Ирочка предложила мне должность лаборанта. Зарплата была небольшая, меньше, чем в школе, но я согласился без колебаний. Ведь Ирочка будет каждый день в одной комнате со мной, и я смогу смотреть на нее, слушать ее голос, просто знать, что она здесь. Я начну работать, и забудется тревожное ожидание милиционера с повесткой в суд за тунеядство. Забудется страх высылки из Ленинграда.

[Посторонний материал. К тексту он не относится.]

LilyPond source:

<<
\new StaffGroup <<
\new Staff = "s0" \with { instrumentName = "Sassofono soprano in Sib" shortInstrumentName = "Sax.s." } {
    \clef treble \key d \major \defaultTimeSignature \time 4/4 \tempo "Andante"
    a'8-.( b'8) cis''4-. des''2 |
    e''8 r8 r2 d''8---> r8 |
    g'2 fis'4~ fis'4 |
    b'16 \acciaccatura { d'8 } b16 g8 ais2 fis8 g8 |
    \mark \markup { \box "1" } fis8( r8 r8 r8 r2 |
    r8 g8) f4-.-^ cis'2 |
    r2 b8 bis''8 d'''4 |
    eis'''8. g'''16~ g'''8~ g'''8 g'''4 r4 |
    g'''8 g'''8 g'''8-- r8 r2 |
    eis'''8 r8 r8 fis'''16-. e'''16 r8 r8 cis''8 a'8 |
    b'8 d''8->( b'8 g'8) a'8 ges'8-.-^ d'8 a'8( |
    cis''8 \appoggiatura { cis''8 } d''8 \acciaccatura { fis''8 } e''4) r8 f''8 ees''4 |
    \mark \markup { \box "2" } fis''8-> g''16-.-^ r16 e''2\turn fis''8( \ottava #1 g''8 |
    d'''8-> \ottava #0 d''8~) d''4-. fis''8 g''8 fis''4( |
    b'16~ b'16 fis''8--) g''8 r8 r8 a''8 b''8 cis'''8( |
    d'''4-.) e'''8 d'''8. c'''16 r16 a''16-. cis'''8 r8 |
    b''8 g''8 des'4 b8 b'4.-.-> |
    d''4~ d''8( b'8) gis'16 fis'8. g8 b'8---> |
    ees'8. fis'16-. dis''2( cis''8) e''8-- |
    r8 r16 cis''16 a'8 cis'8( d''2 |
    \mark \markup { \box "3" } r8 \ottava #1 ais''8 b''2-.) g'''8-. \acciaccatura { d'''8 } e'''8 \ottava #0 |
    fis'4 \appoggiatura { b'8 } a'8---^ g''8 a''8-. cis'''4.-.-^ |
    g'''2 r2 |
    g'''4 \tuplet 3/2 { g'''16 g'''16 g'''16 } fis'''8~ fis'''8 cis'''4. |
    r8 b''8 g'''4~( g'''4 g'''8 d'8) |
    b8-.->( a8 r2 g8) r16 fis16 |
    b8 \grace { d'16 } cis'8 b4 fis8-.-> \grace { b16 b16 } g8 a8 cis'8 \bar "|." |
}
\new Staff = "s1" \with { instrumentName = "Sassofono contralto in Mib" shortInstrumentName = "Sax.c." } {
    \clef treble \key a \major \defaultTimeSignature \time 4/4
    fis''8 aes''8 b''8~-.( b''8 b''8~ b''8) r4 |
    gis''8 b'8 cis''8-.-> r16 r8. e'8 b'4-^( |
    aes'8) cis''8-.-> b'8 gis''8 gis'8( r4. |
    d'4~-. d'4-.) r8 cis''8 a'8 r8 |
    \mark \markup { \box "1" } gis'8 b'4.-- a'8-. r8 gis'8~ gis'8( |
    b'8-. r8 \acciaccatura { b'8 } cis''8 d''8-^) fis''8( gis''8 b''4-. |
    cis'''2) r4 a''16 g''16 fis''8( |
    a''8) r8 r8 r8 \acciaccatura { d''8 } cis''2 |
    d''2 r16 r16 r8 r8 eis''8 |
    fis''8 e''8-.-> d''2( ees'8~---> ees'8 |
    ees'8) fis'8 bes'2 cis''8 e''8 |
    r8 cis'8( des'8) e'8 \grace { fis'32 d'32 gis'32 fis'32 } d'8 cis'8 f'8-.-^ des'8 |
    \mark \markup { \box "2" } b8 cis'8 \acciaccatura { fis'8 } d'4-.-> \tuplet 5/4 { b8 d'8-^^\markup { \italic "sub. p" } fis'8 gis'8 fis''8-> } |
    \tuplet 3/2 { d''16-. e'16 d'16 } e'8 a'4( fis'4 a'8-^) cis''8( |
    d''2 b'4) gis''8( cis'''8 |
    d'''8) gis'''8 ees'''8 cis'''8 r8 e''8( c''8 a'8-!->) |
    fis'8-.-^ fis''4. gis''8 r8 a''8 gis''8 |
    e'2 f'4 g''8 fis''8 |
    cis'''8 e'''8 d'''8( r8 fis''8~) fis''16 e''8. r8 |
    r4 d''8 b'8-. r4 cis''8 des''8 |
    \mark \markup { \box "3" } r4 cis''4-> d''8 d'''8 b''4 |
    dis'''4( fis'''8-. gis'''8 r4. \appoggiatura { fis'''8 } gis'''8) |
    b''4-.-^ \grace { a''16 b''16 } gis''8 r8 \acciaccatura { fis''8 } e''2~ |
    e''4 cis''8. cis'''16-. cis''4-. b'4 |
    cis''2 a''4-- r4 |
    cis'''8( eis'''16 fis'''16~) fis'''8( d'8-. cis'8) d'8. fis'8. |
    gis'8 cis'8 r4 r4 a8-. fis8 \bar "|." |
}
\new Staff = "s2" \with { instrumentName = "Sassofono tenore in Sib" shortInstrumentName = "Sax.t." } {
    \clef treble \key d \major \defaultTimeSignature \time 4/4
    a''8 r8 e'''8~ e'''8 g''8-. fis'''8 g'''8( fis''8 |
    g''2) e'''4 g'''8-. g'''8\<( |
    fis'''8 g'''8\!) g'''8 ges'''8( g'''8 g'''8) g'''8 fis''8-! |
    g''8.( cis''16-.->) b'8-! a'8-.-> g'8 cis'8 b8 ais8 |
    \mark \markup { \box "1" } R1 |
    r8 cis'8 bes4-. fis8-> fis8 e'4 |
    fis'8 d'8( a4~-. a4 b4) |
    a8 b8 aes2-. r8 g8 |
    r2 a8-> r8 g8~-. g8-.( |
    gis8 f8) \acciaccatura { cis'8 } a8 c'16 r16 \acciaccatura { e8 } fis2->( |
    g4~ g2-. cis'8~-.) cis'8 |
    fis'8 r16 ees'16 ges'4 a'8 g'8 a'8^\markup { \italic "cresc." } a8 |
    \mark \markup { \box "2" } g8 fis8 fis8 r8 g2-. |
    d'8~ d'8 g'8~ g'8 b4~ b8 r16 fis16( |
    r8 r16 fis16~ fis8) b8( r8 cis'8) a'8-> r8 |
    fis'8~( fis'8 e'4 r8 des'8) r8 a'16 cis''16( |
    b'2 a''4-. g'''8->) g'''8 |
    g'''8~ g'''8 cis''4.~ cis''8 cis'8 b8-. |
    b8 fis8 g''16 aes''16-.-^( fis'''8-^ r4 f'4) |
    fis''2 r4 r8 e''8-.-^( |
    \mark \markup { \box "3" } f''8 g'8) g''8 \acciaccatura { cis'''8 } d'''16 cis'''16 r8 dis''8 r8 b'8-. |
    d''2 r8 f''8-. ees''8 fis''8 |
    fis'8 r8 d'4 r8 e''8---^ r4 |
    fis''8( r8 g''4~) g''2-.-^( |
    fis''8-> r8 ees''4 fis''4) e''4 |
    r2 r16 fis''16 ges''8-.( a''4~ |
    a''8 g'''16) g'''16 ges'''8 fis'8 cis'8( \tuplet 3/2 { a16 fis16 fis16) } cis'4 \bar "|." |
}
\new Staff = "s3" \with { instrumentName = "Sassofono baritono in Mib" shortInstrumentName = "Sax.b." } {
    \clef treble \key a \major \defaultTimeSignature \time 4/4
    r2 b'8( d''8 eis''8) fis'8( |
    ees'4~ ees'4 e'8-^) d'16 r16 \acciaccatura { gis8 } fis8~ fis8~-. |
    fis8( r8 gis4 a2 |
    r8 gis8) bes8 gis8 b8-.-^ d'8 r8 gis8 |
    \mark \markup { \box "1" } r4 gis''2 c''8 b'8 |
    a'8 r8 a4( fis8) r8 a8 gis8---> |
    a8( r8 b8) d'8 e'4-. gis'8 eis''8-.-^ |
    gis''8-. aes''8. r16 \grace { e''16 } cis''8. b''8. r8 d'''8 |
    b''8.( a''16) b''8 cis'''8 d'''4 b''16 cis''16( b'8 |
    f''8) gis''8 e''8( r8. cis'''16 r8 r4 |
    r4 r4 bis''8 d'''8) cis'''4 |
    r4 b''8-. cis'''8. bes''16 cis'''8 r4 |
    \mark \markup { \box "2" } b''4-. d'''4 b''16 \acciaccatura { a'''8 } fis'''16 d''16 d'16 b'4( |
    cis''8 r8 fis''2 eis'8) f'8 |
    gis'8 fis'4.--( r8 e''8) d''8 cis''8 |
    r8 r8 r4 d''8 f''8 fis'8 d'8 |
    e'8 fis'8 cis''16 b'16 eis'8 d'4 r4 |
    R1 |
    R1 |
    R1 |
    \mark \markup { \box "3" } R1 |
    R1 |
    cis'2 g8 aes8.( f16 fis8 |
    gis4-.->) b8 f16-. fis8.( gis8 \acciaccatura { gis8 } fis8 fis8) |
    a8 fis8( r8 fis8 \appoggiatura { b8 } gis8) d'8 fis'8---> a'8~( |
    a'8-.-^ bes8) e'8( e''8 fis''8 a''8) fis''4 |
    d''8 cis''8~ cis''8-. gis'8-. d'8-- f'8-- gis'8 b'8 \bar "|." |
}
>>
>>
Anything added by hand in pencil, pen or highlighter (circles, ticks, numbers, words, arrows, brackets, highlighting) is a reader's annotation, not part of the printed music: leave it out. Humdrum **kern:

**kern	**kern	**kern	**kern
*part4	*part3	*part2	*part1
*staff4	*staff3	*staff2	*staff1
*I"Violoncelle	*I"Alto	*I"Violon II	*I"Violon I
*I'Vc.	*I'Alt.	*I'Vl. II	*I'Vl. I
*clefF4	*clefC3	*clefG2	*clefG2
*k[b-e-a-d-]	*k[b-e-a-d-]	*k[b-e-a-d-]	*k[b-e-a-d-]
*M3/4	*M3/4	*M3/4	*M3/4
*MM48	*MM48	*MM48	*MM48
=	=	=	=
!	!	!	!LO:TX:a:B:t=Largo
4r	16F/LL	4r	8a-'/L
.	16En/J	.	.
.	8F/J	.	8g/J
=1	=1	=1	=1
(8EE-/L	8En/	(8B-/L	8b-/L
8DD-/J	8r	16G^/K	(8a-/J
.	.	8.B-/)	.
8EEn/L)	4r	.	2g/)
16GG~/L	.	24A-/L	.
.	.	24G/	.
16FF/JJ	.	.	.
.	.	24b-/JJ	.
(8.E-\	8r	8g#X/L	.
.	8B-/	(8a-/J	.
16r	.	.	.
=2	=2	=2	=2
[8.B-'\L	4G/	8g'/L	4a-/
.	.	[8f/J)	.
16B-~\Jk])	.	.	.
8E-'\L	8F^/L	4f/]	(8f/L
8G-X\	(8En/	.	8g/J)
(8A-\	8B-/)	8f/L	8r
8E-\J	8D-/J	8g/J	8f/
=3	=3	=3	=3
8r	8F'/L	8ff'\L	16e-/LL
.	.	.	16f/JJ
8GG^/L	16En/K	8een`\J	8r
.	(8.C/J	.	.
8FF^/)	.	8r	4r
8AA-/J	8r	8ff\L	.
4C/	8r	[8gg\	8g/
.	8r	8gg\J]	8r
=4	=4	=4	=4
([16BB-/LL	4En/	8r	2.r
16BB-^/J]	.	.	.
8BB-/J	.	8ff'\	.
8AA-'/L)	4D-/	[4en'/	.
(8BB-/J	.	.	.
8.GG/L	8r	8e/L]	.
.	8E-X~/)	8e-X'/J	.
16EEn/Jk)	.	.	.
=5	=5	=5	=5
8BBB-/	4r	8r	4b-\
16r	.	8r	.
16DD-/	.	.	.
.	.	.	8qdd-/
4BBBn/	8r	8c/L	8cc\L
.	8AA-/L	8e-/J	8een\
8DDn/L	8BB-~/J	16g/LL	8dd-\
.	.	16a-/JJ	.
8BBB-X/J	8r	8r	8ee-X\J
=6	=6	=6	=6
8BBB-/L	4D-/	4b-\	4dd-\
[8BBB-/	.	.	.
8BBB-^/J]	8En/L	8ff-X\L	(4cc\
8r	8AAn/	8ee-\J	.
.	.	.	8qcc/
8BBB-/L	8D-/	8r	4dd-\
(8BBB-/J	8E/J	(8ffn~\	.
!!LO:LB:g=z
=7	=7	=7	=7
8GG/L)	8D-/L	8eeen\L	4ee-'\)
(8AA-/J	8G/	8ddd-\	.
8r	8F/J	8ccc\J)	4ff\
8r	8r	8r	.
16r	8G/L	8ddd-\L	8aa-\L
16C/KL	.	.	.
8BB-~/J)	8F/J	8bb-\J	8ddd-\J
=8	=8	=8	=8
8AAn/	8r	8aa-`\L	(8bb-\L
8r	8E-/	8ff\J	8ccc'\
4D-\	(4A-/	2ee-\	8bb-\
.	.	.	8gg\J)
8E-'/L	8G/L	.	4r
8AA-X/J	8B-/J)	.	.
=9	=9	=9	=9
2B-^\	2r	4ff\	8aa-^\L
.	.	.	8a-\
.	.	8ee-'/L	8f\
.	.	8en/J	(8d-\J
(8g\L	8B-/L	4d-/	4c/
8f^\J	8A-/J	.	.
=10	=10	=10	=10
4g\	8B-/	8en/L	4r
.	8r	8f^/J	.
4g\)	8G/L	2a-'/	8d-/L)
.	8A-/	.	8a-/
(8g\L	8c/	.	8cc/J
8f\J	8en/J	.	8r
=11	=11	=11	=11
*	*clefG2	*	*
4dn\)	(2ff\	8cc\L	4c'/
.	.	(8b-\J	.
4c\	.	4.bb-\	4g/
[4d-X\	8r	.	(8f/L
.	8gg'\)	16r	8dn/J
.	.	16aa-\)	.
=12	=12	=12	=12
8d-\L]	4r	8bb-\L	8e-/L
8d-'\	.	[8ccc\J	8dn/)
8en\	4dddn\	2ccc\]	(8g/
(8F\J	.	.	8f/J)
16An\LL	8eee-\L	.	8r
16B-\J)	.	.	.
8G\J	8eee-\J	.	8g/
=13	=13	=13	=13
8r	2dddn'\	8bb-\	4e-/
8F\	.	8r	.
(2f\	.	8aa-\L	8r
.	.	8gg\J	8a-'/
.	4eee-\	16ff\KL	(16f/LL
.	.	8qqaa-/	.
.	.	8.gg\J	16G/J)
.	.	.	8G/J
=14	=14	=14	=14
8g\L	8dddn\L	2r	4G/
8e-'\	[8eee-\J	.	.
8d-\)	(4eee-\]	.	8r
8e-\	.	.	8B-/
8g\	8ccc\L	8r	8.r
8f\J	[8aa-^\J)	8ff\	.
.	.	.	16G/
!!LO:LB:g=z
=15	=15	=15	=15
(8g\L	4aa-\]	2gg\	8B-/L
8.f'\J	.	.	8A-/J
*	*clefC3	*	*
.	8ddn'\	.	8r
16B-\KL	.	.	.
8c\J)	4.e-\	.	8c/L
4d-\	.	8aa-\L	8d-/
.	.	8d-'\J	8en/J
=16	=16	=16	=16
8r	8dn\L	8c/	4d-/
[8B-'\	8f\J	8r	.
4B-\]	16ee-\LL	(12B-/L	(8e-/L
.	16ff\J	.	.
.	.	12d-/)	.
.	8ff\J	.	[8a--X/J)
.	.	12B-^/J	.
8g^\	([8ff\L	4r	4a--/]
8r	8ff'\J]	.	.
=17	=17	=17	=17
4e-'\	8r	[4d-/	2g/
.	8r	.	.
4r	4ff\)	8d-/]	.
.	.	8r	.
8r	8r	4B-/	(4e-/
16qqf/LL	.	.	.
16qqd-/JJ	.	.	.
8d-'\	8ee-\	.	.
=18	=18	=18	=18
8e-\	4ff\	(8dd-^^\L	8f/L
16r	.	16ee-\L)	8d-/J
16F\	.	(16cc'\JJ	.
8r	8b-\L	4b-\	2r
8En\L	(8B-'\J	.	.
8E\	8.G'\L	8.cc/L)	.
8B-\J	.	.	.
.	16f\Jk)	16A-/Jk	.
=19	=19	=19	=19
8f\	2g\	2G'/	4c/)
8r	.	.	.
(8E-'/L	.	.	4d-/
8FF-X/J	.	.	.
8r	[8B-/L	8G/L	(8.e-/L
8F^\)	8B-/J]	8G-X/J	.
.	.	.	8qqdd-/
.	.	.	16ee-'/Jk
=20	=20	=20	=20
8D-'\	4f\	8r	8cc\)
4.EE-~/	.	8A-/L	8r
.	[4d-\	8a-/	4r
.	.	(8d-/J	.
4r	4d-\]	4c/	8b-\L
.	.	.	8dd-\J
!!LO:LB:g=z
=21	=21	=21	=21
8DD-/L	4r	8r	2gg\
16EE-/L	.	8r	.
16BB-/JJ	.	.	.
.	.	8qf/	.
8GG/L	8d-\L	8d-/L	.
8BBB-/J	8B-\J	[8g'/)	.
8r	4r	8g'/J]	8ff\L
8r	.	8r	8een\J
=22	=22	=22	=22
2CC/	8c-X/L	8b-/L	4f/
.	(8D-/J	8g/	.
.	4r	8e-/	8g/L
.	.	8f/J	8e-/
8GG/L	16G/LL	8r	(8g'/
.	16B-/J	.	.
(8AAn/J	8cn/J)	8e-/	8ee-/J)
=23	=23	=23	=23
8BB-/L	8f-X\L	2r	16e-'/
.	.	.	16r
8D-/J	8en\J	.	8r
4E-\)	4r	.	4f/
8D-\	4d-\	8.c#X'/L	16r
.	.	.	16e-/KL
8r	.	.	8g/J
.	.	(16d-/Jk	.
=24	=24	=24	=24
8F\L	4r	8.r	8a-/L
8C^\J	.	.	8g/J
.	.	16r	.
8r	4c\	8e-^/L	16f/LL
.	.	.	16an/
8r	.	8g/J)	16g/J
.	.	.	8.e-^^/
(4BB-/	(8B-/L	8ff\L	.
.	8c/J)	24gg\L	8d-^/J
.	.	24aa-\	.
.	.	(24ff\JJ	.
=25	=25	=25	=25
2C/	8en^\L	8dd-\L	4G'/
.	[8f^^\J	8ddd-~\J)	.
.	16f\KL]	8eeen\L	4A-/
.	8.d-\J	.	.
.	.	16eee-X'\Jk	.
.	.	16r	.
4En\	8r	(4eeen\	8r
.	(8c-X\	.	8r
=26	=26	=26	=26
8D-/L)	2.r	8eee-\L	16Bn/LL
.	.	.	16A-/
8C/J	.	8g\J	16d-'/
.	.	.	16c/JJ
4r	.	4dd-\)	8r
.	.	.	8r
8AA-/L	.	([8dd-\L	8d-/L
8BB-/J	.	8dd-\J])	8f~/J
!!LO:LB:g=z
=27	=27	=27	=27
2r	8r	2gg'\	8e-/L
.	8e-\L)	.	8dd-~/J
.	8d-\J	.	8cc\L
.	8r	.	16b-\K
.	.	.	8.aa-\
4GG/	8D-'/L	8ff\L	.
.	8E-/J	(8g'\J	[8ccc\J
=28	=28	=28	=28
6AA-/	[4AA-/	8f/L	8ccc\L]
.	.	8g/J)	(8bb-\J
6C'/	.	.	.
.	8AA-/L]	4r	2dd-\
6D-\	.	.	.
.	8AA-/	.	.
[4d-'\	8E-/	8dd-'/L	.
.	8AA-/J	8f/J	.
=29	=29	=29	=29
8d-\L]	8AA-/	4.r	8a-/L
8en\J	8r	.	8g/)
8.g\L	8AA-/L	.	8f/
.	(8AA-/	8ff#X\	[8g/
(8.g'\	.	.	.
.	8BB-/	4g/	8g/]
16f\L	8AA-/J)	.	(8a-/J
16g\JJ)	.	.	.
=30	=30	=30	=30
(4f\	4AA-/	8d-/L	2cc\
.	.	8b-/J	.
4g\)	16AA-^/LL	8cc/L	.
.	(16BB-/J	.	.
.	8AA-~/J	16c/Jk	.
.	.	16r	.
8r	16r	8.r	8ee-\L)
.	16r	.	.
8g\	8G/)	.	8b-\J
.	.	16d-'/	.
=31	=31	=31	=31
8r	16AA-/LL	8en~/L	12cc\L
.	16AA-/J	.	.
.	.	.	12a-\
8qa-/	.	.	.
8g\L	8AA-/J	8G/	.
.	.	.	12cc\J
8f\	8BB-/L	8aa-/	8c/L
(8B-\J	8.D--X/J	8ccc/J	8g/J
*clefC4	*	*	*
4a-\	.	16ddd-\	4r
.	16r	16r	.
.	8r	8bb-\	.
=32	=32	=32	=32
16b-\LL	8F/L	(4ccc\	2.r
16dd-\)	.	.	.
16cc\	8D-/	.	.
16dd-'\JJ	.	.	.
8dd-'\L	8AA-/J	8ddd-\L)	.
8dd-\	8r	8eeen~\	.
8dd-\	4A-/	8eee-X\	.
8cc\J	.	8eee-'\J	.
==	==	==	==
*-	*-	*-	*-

Моя жизнь расщепилась на два совершенно несвязанных существования. С утра до вечера я занимался экспериментами на белых мышах. Смысл этой работы сводился к тому, чтобы подтвердить (или опровергнуть) способность нашего препарата, полученного из березового гриба (чаги), подавлять развитие злокачественных опухолей. Без этого этапа Ирочка никак не могла перейти к испытаниям чаги в онкологической клинике. Требовалось соблюдать протокол, обязательный для медицинского применения каждого нового лекарства. За этим со всей строгостью наблюдал московский экономист Вадим Алексеевич Рогов, добившийся финансовой поддержки лаборатории «ЧАГА». Отец Ирочки, директор Лесной академии Федор Николаевич Князев заглядывал к нам, словно невзначай проходя мимо, и невзначай расспрашивал об очистке препарата, о количестве активного вещества на килограмм сырья (березового гриба) и, естественно, об эффективности препарата в опытах на животных. Ирочку, казалось бы, не тяготил этот контроль. Напротив, она с упоением вычерчивала графики, просиживала вечерами в научной библиотеке и каждую неделю ездила к своему научному руководителю, профессору Марии Семеновне Гольдшейн, в Институт онкологии на Березовой аллее.